Biz insana, yaşama ve geleceğimize olan görevlerimizi yerine getirmeye çalıştığımıza inanıyoruz.
Değerli Katılımcılar,
İşte bu anlayışlarla düzenlediğimiz bu kongrenin konusu ambalaj sektörüne ilişkin birkaç hususu da sizlerle paylaşmak isterim.
Ülkemiz ambalaj sanayi hızlı gelişen bir sektördür ve yılda ortalama % 10 oranında büyümektedir. Hızlı kentleşme, nüfus artışı, yaşam standartlarının yükselmesi, tüketim alışkanlıklarındaki değişmeler, alışveriş merkezlerinin yaygınlaşması ile perakende alışveriş eğiliminin artması, tüketim ürünlerine olan talep artışı ve ihracatın artması sektörün hızlı gelişmesindeki başlıca etkenlerdir.
Türkiye‘de ambalaj malzemesi üreten yaklaşık 5.000 firma mevcuttur. Bu firmaların büyük çoğunluğu orta ve küçük ölçekli firmalardır. 18 ambalaj üreticisi iş hacmi bakımından Türkiye‘nin en büyük 500 şirketi arasında yer almaktadır.
Sektörde yer alan firmalar plastik, kağıtkarton, metal, cam ve ahşap ambalaj olmak üzere beş ana grupta üretim yapmaktadırlar. Toplam ambalaj sanayi üretiminin 4 milyon ton civarında olduğu tahmin edilmektedir.
Yıllık ambalaj tüketimimiz yaklaşık 3,5 milyon tondur.
Sektörün toplam ihracatı 2006 yılında 1.567 milyon dolardır. Bunun yanı sıra büyük miktarda ambalaj, ihraç ürünü ambalajı olarak dolaylı yoldan ihraç edilmektedir. Ambalaj sanayi ihracatı son beş yılda her yıl ortalama % 16 oranında artmıştır. İthalat kalemine baktığımızda, ambalaj malzemeleri ithalatının 2006 yılında 1.861 milyon dolar olduğunu görmekteyiz. İthalat 2005 yılına göre % 18 oranında artmıştır. Bu kongre kapsamında bu rakamların da değerlendirilmesini dilerim. İhracat ve ithalat rakamlarından ülkenin net bir kaybı olduğunu görülmektedir.
Ambalaj üreticileri ulusal ve uluslararası çevre düzenlemeleri ile ilgili gelişmeleri yakından takip etmek zorundadırlar. 1 Ocak 2005 tarihinden itibaren yürürlükte olan "Ambalaj ve Ambalaj Atıklarının Kontrolü Yönetmeliği‘nin olumlu ve sorunlu yanları da sektör açısından değerlendirilmesi gerekmektedir.

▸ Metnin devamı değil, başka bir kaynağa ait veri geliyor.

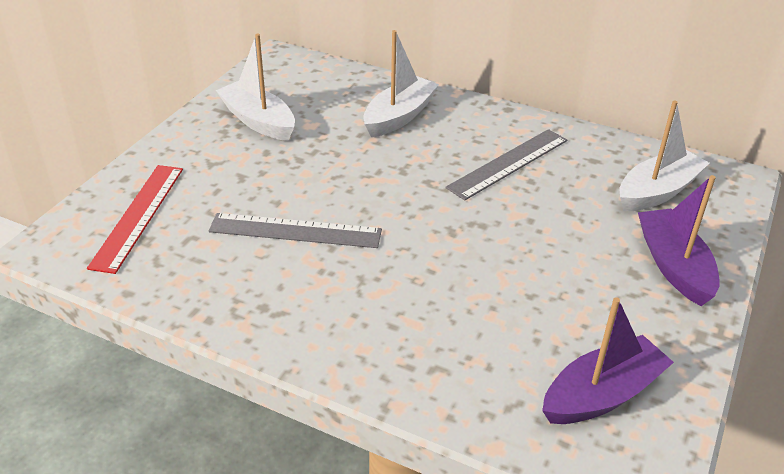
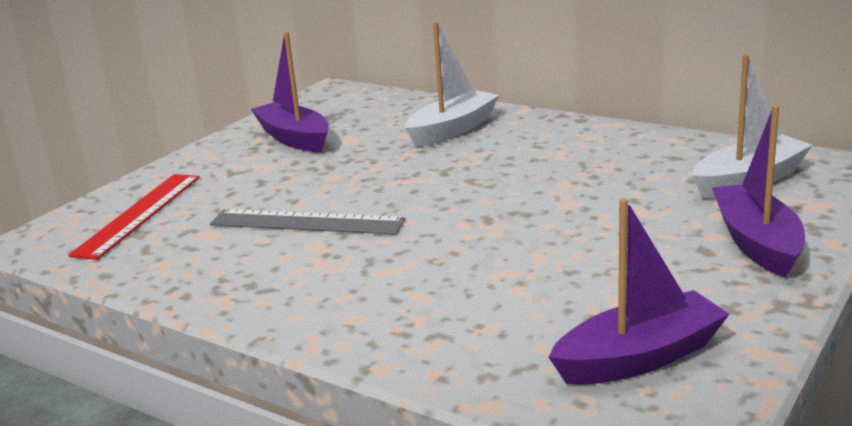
camera: 10 degrees right, 15 degrees down
white boat [216,34,295,141] -> purple boat [251,32,329,152]
grey ruler [445,129,567,200] -> none

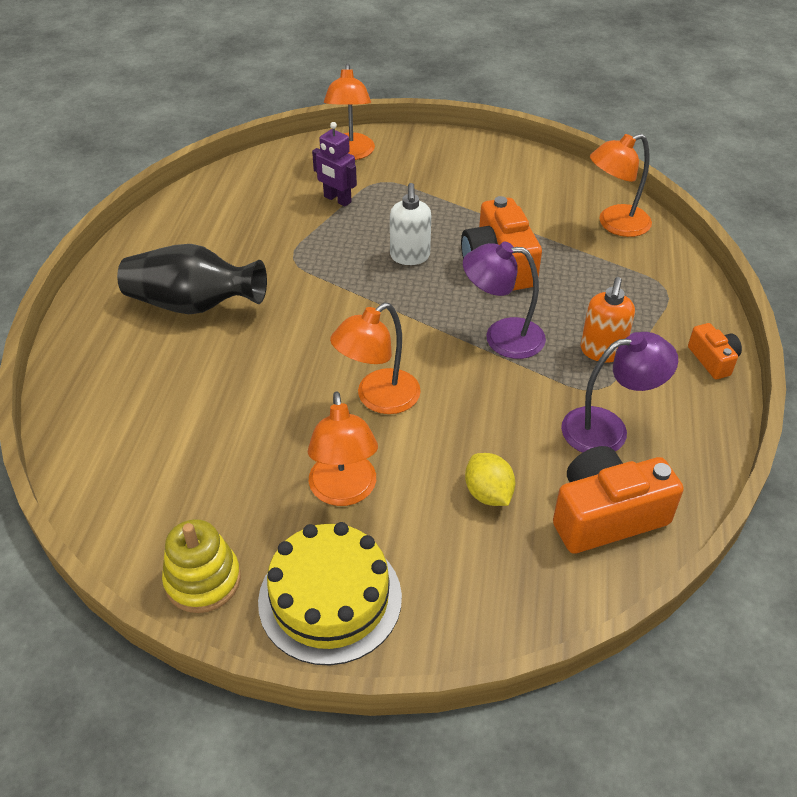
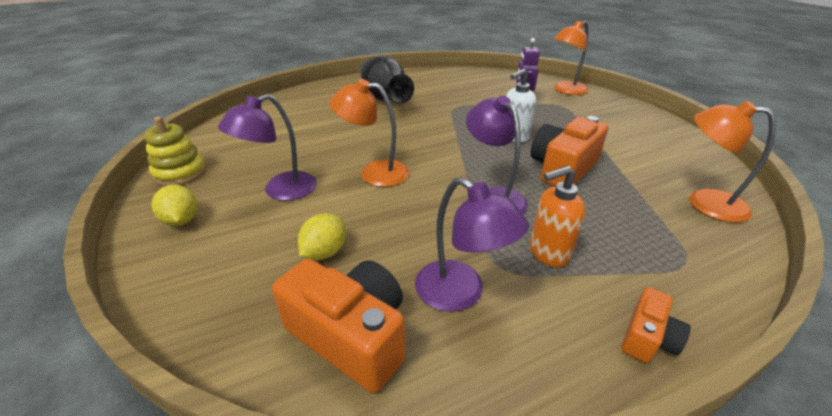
camera: 55 degrees right, 10 degrees down
yellow cake [258,522,402,665] -> yellow lemon [151,184,197,226]
orange lamp [308,391,378,506] -> purple lamp [218,94,317,201]

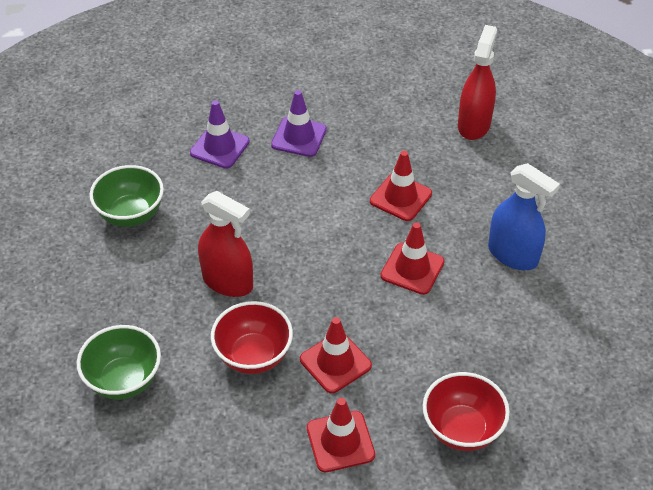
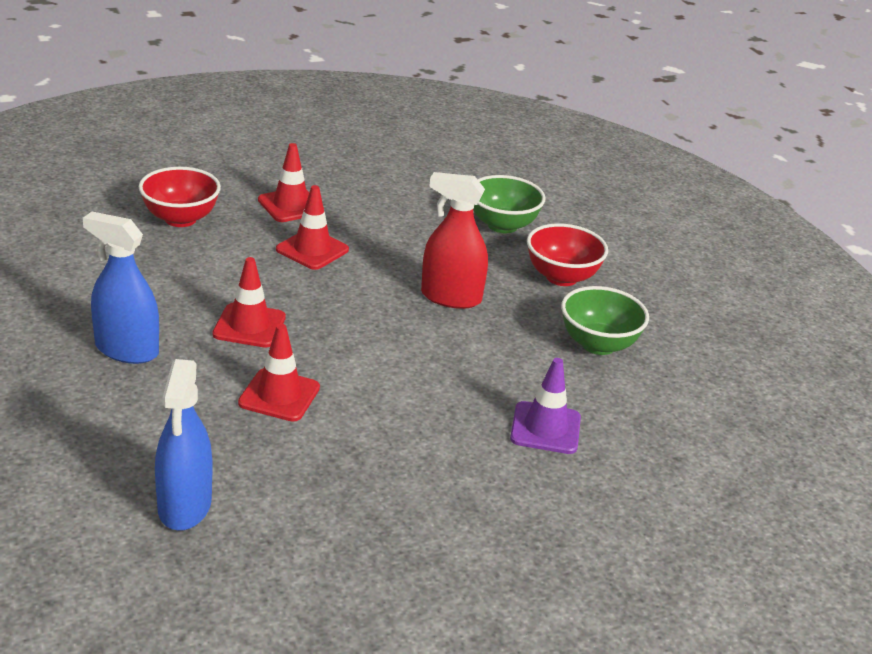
camera: 160 degrees right, 15 degrees down
red bowl [211,301,293,374] -> red bowl moved to [527,223,608,286]
purple traffic cone [271,90,327,157] -> none
red spray bottle [458,25,497,140] -> blue spray bottle [155,359,212,531]

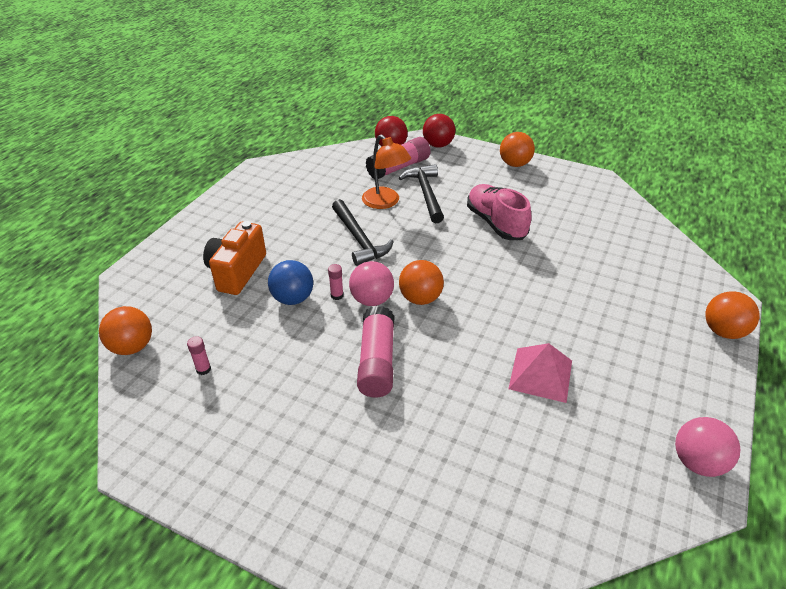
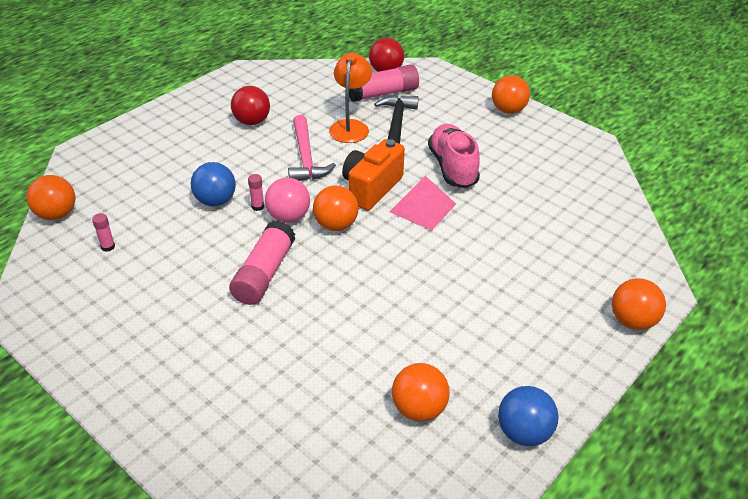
camera: 15 degrees right, 0 degrees up
orange camera [203,221,266,295] -> orange camera moved to [342,139,405,211]
black hammer [332,199,394,266] -> pink hammer [288,115,336,181]
orange lamp [362,134,411,209] -> orange lamp turned 150 degrees counterclockwise [329,53,372,143]
red ball [423,114,456,148] -> red ball moved to [231,86,270,125]
pink pyramid [508,343,572,403] -> pink pyramid moved to [390,176,456,230]
pink ball [675,417,741,477] -> blue ball [498,386,558,446]
none -> orange ball [392,363,450,422]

Bilindiği üzere bu yönetmelik
a) Çevresel açıdan belirli kriter, temel koşul ve özelliklere sahip ambalajların üretimini,
b) Ambalaj atıklarının çevreye zarar verecek şekilde doğrudan ve dolaylı bir şekilde alıcı ortama verilmesinin önlenmesini,
c) Öncelikle ambalaj atıklarının oluşumunun önlenmesi, önlenemeyen ambalaj atıklarının tekrar kullanım, geri dönüşüm ve geri kazanım yolu ile bertaraf edilecek miktarının azaltılmasını,
d) Ambalaj atıklarının yönetiminde gerekli teknik ve idari standartların oluşturulması ve bununla ilgili prensip, politika ve programlar ile hukuki, idari ve teknik esasların belirlenmesini,
amaçlamaktadır.
Değerli Katılımcılar,
Günümüzde ürün çeşitliliğindeki artışla birlikte ambalaj sanayinin önemi de git gide artmaktadır. Ambalaj, hem pazarlama açısından, hem de lojistik açıdan önem taşımaktadır. Pazarlama açısından ambalaj, ürünün albenisini artırır, ürüne dikkat çekilmesini sağlarken; lojistik açıdan da ürünün taşınması, istiflenmesi ve el değiştirmesi açısından önem taşımaktadır.
Ambalajlama bu denli önem taşıyan bir konu haline geldiği ve ambalajlar çevre kirliliği konusunda azımsanmayacak bir yere sahip olduğundan, tüm dünyada geleneksel ambalajlama biçimlerinde değişiklikler gündeme gelmektedir. Çevre kirliliğine yol açan katı atıklar içinde ambalaj atığının payı 1/3 gibi yüksek bir orandadır. Bu durum, ambalajlama tekniklerinin değişmesini, hafif, geri dönüşüme uygun, israf edilmeyecek, doğada atık olarak çok yer tutmayacak malzemelere yönelinmesini zorunlu kılmaktadır.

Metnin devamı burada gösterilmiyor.